## Text block
==========

In [None]:
# Visualization
# plot coefficients with the most importance
feat_coef =  ridge_cv.coef_
feat_names = df_with_pred.drop(['loan_id', 'status', 'amount', 'not_paid', 'pred_amount', 'prob_default', 'pred_repay'], axis = 1).columns

lr_feat = pd.DataFrame( {'top_coefficients': feat_names, 'importance' : feat_coef})
lr_feat = lr_feat.reindex(lr_feat.importance.abs().sort_values(ascending = False).index)[:15]
plt.figure(figsize = (8,12))
plt.title('Loan Amount Prediction: Important Features')
sns.barplot(y='top_coefficients', x='importance', data=lr_feat);

- Most of the features are related to the averages or previous transaction amounts, which does make sense
- It is interesting that the amount 4 months and 6 months ago have a negative effect, while all the other amounts have a positive effect
- The probability that a client will pay the monthly loan instalment also has a negative relationship, so this was a useful feature to include in the model

In [None]:
# Visualization
# plot features with the most importance
feat_weights = clf.best_estimator_.feature_importances_
clf_names = df_with_pred.drop(['loan_id', 'not_paid', 'status', 'amount', 'prob_repay', 'prob_default'], axis = 1).columns

clf_feat = pd.DataFrame( {'top_features': clf_names, 'importance' : feat_weights})
==========
## Raw data
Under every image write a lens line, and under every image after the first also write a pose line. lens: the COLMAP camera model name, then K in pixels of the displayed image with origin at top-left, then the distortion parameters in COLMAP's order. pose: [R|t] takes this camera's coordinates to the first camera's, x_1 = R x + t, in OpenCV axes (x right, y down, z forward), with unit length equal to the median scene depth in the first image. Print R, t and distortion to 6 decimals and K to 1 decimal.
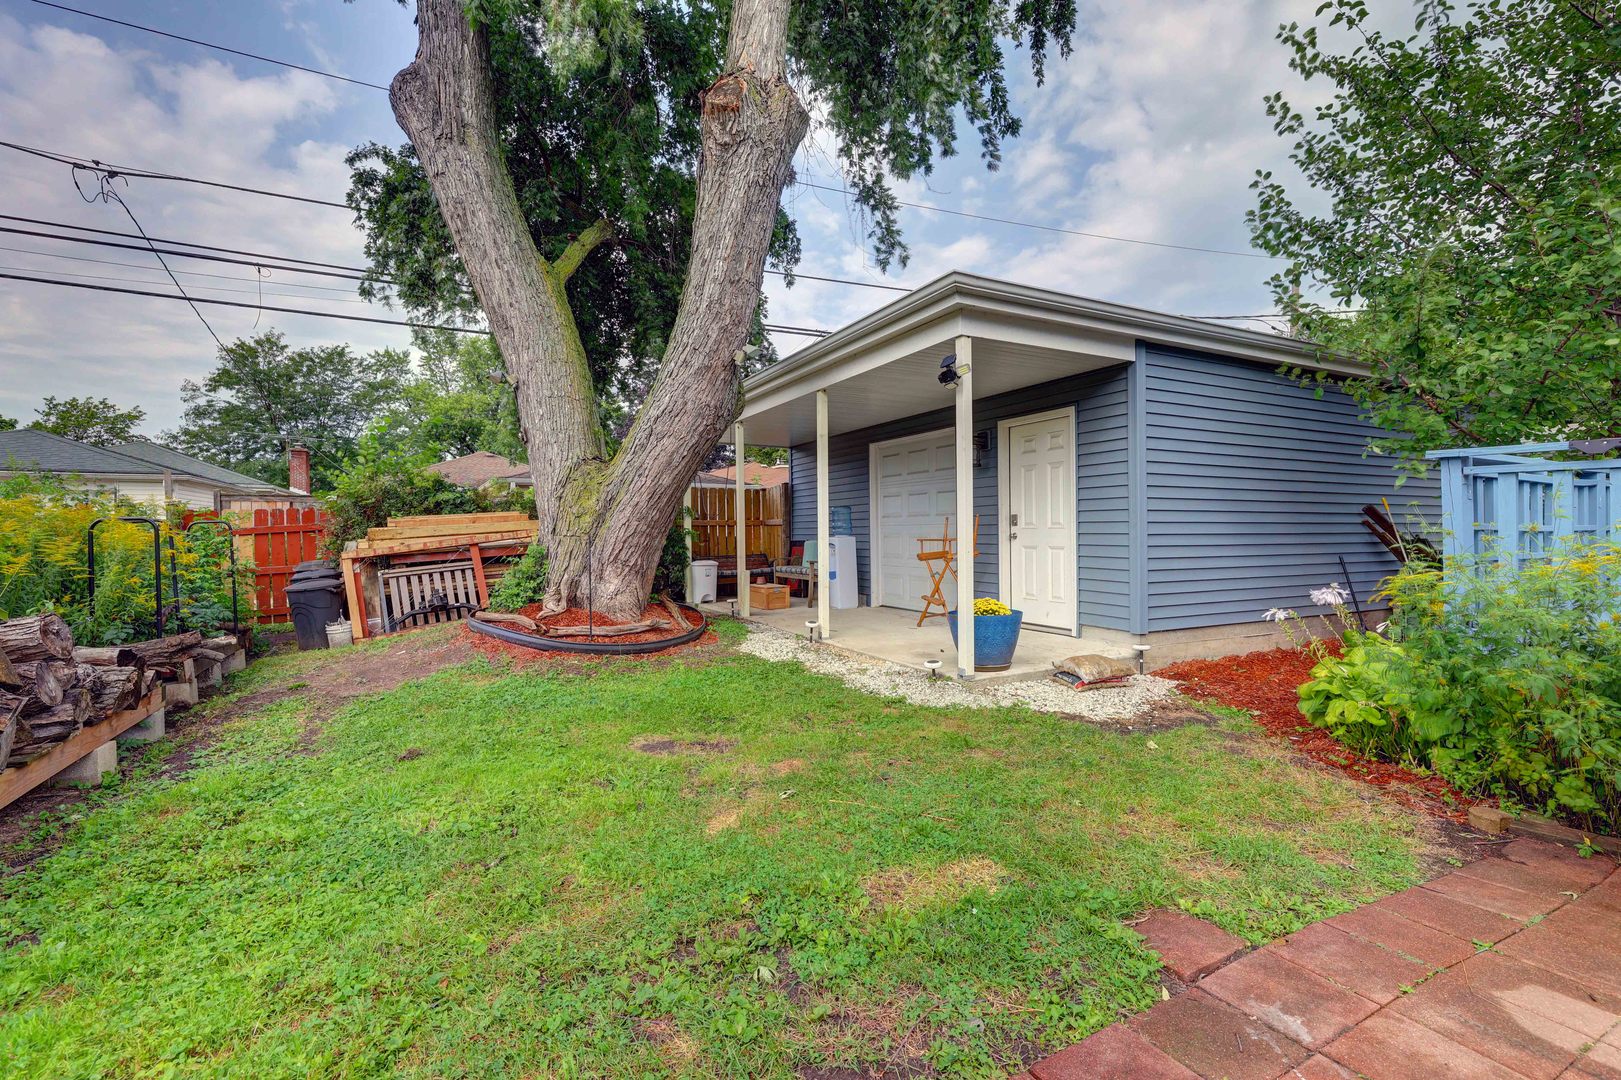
lens RADIAL K [[728.2, 0, 815.6], [0, 728.2, 532.5], [0, 0, 1]] dist [-0.000807, -0.000374]
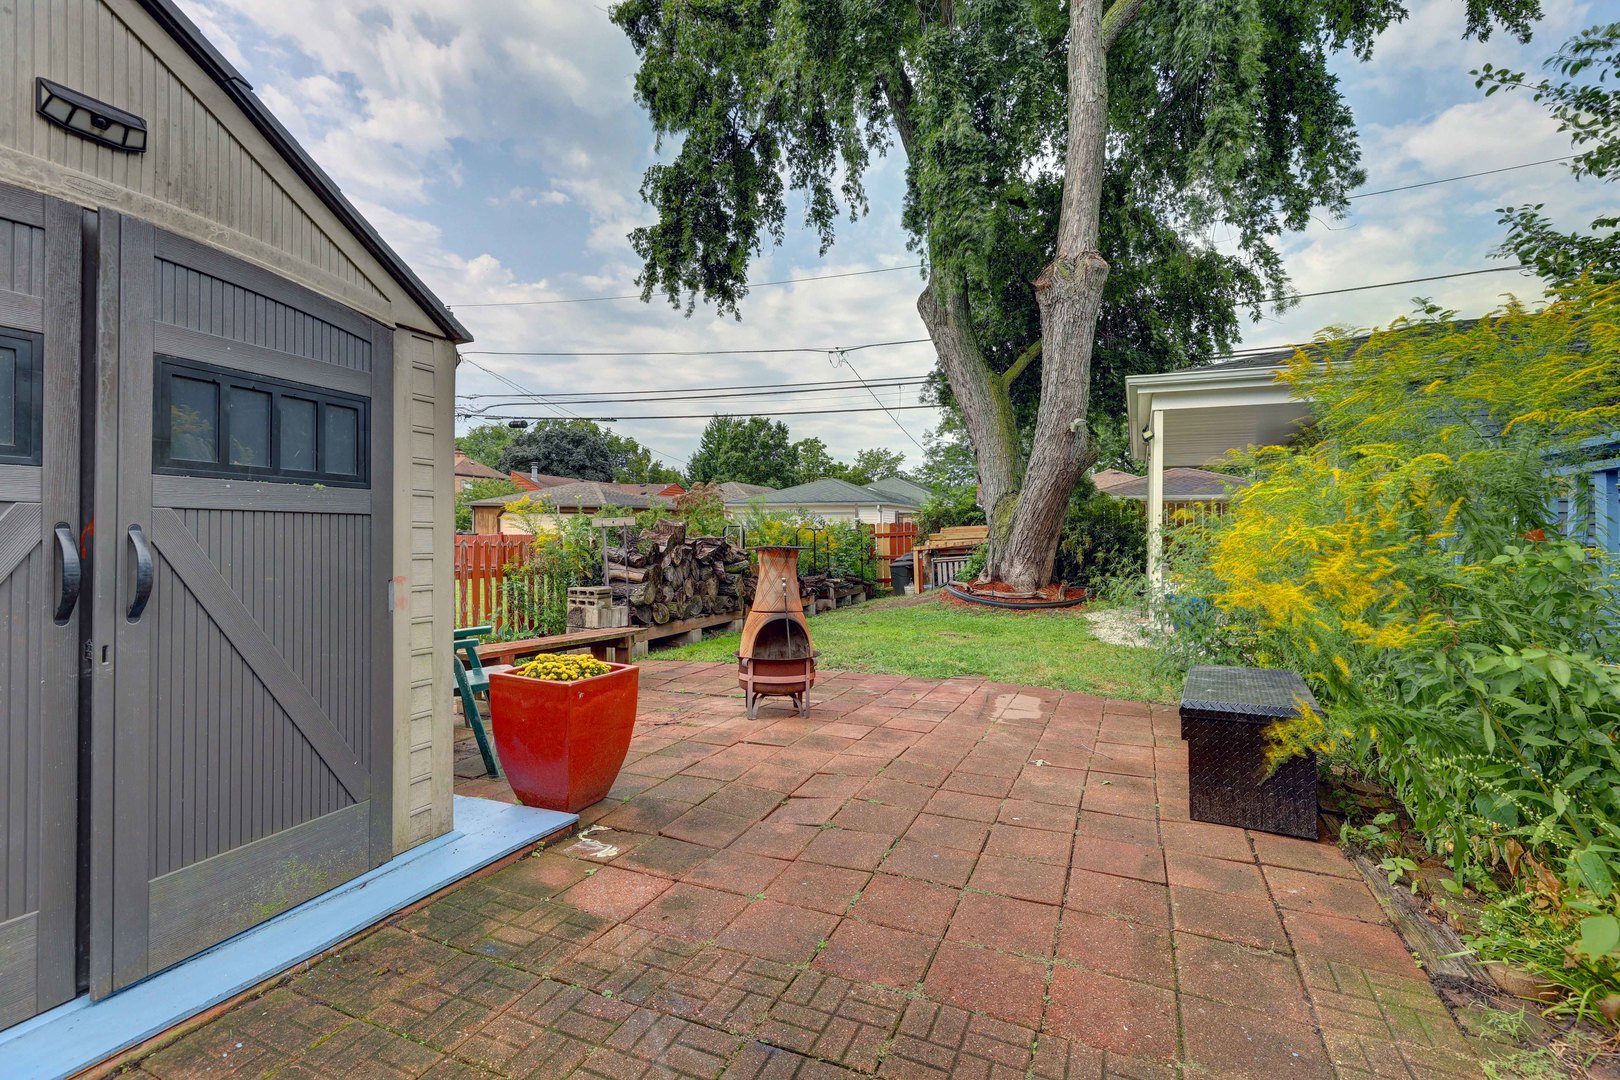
lens RADIAL K [[727.8, 0, 811.8], [0, 727.8, 537.6], [0, 0, 1]] dist [-0.000807, -0.000374]
pose [[0.622652, 0.012199, -0.782404, 0.692781], [-0.015877, 0.999870, 0.002955, 0.003411], [0.782338, 0.010582, 0.622764, -0.374756]]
==========
## Exercise details
Summarize the notebook excerpt on loan feature importance in three sentences.

## Solution for this exercise
The code ranks the model coefficients by absolute value and plots the top 15 as a bar chart titled "Loan Amount Prediction: Important Features." The notes say that most of these features relate to averages or previous transaction amounts, and that the amounts from 4 and 6 months ago have a negative effect while all other amounts have a positive one. The probability that a client will pay the monthly loan instalment also has a negative relationship, and a second block then begins plotting the feature importances of the classifier's best estimator.